Neil Shah advocates for industry-wide evaluation reforms, drawing parallels to automotive safety standards. He suggests that just as automotive components are graded under ASIL standards to ensure safety, AI models should be assigned dynamic grades, nationally and internationally, based on their reliability and risk profile. This would provide a standardized, transparent measure of an AI system’s trustworthiness. Both analysts agree that vendor selection criteria require a fundamental overhaul. Dai advises enterprises to prioritize calibrated confidence and transparency over raw benchmark scores. He recommends that AI leaders seek vendors who provide uncertainty estimates, demonstrate robust evaluation methods beyond standard benchmarks, and offer compelling real-world validation of their systems’ reliability. Shah proposes the development of a “real-time trust index,” a dynamic scoring system that evaluates model outputs based on factors like prompt ambiguity, contextual understanding, and the quality of source information.

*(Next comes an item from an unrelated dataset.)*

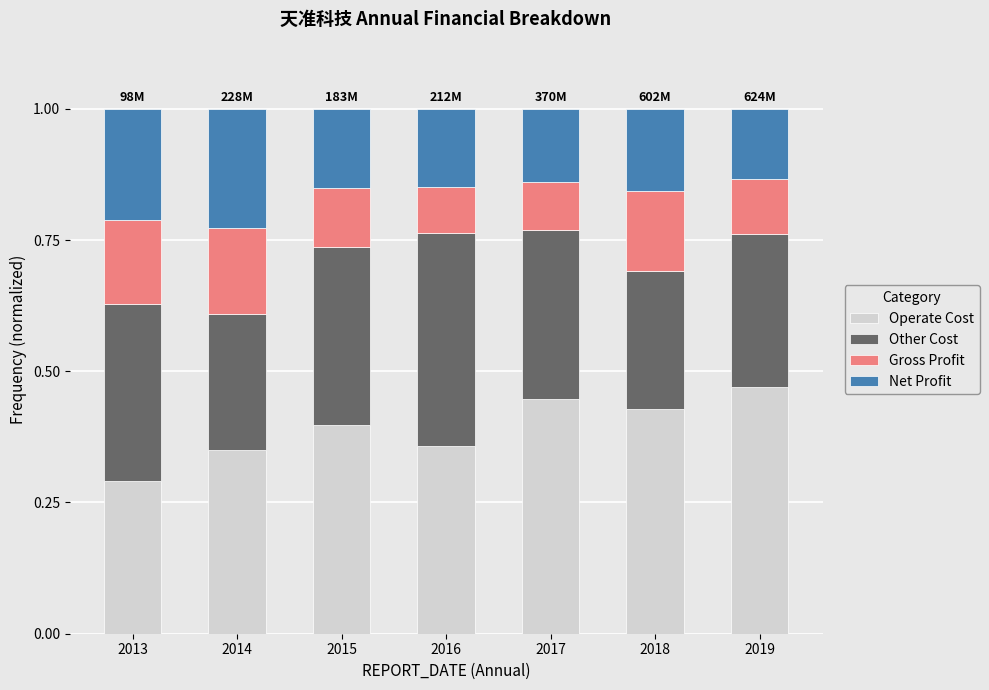

What is the total value across all series at 2013?

1.0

These concerns from enterprise experts align with broader academic findings. Research from the Harvard Kennedy School highlights that “downstream gatekeeping struggles to filter subtle hallucinations due to budget, volume, ambiguity, and context sensitivity concerns.” Dai acknowledges that reforming mainstream evaluation benchmarks will be challenging, likely requiring regulatory pressure, strong enterprise demand, and competitive differentiation to drive such significant changes. Ultimately, the OpenAI researchers conclude that their findings necessitate industry-wide adjustments to evaluation methodologies. They believe this shift could steer the field toward more trustworthy AI systems, even while acknowledging that their research confirms a degree of unreliability will persist regardless of technical advancements. For enterprises, the core message is unequivocal: AI hallucinations are not a temporary engineering challenge but a permanent mathematical reality, demanding innovative governance frameworks and sophisticated risk management strategies to harness AI’s potential responsibly.